Do We Deserve Love?

Posted By on Mar 6, 2018 | 0 comments


Do We Deserve Love?
By Z Zoccolante

 

In some strange little Saturday night vortex of my college life, I remember chillin’ alone in my dorm room, playing Bjork on repeat, and getting utterly lost in the lyrics:

 

You’ll be given love
You’ll be taken care of
You’ll be given love
You have to trust it
(Björk – All is Full of Love (Official Music Video)

 

It felt like I was locked in meditative trance, like a hula-hoop circling down a vacant street. There was no thought of a boy, or girl, no heartbreak, no traumatic sorrow. It felt as though I was sensing the connection between all things.

 

Society tells us that love is a thing of fairytales, of meet-cutes, and happily ever afters. These fairytales sound more like trauma bonding than love. Love songs give us messages that we don’t exist until someone loves us.

 

Romantic love is only one kind of love but it’s the one our culture tends to focus on.

 

I can’t stop thinking of a conversation I had with a friend. In conversation they said that no one deserves love, it was earned, and that it was a privilege to be loved.

 

Even though I completely disagreed about deserving love I think that being loved is a privilege, or in my wording – a gift.

 

Still, this conversation rattled around in my head and got under my skin in a way I didn’t like. So love has been on my brain while driving on the 405.

 

So I began my self-questioning, talking to myself with the windows up. “Do we deserve love?” My answer is yes, but their answer was no, so where’s the disconnect?

 

A lot of people talk about entitlement – a “belief that one is deserving of or entitled to certain privileges.”

 

Deserve – to “do something or have or show qualities worthy of (reward or punishment)”

 

So are we entitled to love?
Do we deserve love?
Do we have to do something or be a certain way to get love?

 

This is where so many of us get stuck. We think that we have to do something to show that we are worthy of love. At the height of my eating disorder, I used to write in my journal a phrase I thought was poetic but now makes me a sad. I used to write,

 

“Let me earn my wings.”

 

I used to think that I had to earn my way into favor, into being good, into doing things to prove that I was worth something.

 

I no longer subscribe to this mindset because it’s based on us being unworthy as is.

 

Babies, I thought!

 

Would we ever tell a baby that they don’t deserve love? Would we ever tell a baby that they need to do something in order to earn our love for them?

 

Oh, I’m sorry little Billy, you cried a lot today so I don’t think you deserve my love right now.

 

No person would agree that baby Billy needs to earn our love in order for us to love and take care of him. We take care of him and love him simply because he is a baby.

**DATA UNDER STUDY**
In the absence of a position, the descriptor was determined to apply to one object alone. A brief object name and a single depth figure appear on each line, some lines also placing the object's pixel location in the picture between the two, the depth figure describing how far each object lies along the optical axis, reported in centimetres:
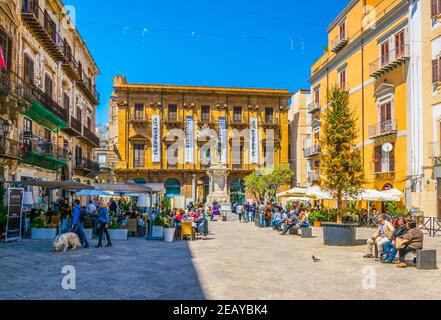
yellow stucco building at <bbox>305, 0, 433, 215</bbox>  2455
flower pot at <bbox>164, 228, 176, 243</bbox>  1600
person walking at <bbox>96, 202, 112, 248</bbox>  1422
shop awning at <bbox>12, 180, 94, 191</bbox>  1648
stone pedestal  3812
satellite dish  2678
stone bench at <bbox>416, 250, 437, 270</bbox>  1026
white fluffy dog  1282
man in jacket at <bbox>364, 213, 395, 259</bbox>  1166
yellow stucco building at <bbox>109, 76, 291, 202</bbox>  5109
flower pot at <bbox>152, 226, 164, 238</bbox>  1702
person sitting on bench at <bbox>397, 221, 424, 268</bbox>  1079
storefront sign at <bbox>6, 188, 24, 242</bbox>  1472
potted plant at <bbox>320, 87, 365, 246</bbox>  1530
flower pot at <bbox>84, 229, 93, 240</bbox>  1666
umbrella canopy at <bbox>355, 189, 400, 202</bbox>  2286
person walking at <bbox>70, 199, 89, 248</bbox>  1387
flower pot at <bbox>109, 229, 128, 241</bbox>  1664
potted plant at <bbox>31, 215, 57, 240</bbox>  1619
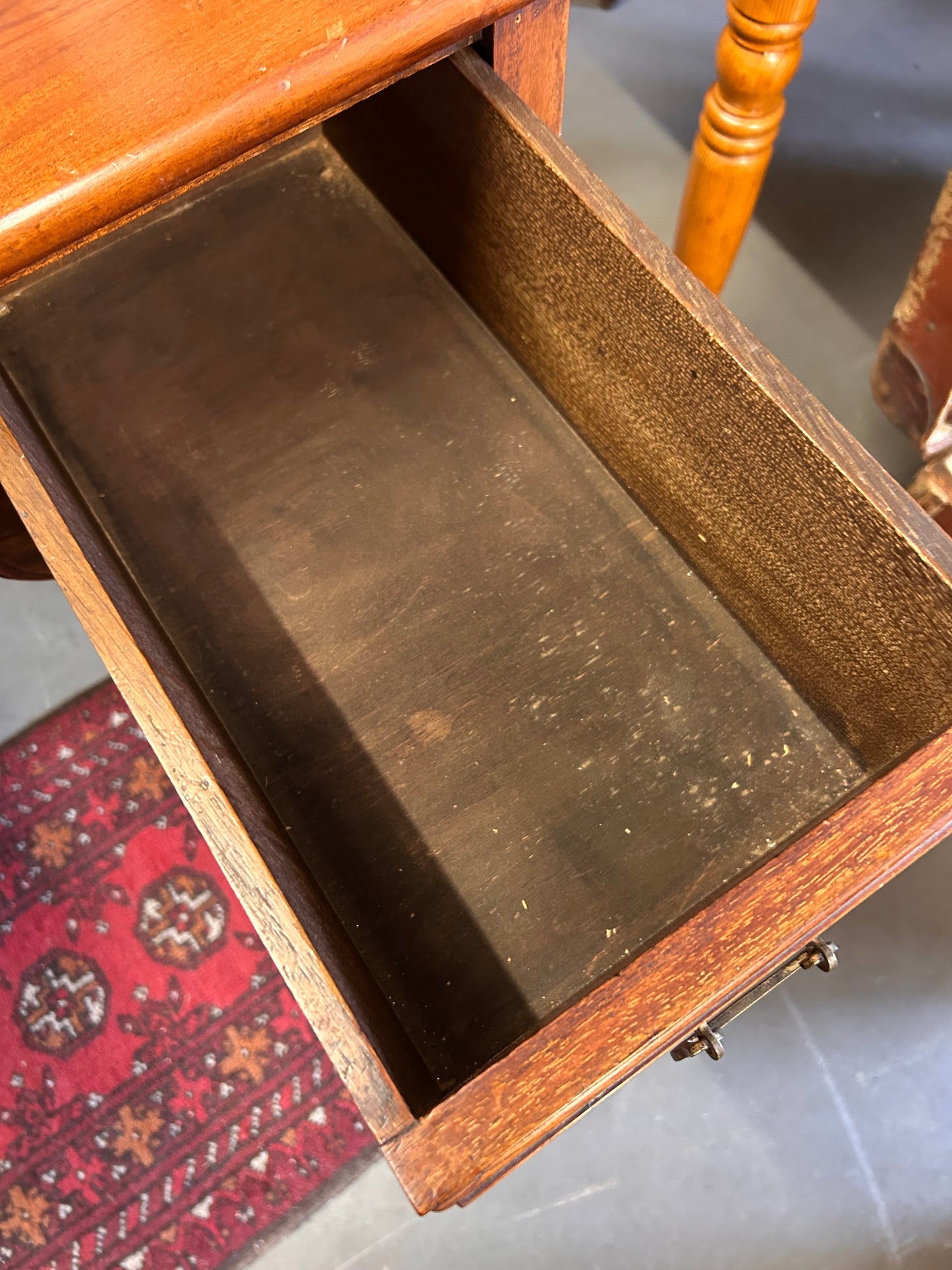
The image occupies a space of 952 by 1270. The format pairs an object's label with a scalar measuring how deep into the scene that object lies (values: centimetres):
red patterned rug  95
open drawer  48
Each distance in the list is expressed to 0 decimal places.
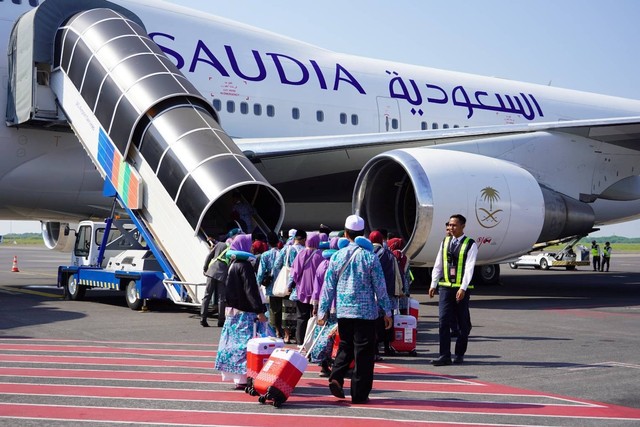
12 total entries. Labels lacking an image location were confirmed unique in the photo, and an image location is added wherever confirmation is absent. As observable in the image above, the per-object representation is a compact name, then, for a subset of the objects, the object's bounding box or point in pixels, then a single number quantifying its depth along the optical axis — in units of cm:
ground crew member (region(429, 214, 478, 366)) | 809
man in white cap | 621
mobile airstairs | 1112
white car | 3250
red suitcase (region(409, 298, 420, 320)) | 986
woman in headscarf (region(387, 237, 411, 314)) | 967
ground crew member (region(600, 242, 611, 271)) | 3095
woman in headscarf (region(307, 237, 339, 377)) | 737
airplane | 1328
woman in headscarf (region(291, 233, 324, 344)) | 869
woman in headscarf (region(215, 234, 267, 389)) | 658
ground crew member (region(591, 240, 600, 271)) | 3163
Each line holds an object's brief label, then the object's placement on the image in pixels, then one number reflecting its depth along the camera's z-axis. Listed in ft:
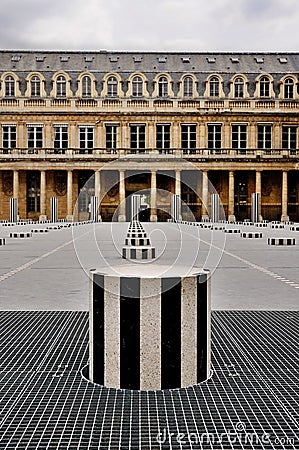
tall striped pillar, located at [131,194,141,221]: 135.64
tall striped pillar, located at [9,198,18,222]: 186.60
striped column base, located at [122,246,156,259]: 60.44
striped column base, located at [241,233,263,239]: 107.95
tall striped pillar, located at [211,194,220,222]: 182.65
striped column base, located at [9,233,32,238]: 108.47
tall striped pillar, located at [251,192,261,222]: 174.46
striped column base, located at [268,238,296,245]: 89.66
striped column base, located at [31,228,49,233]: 131.75
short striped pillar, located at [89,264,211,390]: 19.15
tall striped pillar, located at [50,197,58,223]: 201.16
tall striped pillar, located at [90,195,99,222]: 191.42
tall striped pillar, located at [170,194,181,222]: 186.19
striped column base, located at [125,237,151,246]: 68.64
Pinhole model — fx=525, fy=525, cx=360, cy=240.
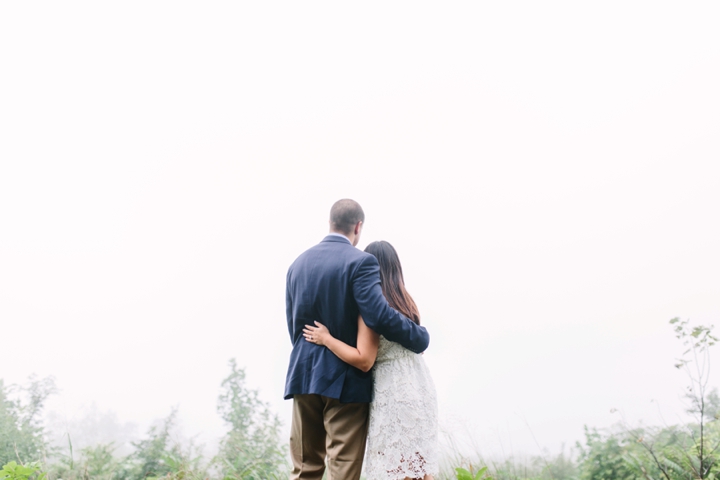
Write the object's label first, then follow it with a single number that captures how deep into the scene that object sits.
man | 2.53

**WORK TO COMPLETE**
A. According to the essay on deserving love, what does society say love is a thing of?
B. Could you proceed with the essay on deserving love, picking up right after its last sentence?
You won't need the listing for anything that comes next.

**RESPONSES FOR EACH TASK**
A. Fairytales, meet-cutes, and happily ever afters.

B.
 

Animals, I thought!

 

The night I came home and my dog had dug a hole to China through my mattress, I didn’t throw her out, like, “Sorry Vega, we had a good little run here but you’re a bad dog and you’re no longer deserving of my love for you.”

 

Plants, I thought!

 

Does a plant deserve water? Sure. But why? It’s just a plant.

 

The common denominator here is that in all of these things they are worthy of love simply because they exist.

 

People are worthy of love simply because they exist.

 

Love is enduring. We don’t have to like someone’s behavior to love them. That would have been terrible if I had to walk on eggshells with my mom or dad thinking that if I didn’t take the trash out or got a bad grade they would take their love away.

 

When my ex and I used to fight it was very clear that I didn’t like him sometimes, but I still loved him. Because love isn’t something based on behavior. It isn’t something that we measure and scale and deem someone lovable or not and put a big sticker on them that says, “Damaged goods, unlovable.”

 

And here’s the cool part. You don’t have to choose to love everyone. We can respect someone’s humanity and not like them. We can large-scale extend love and not like them.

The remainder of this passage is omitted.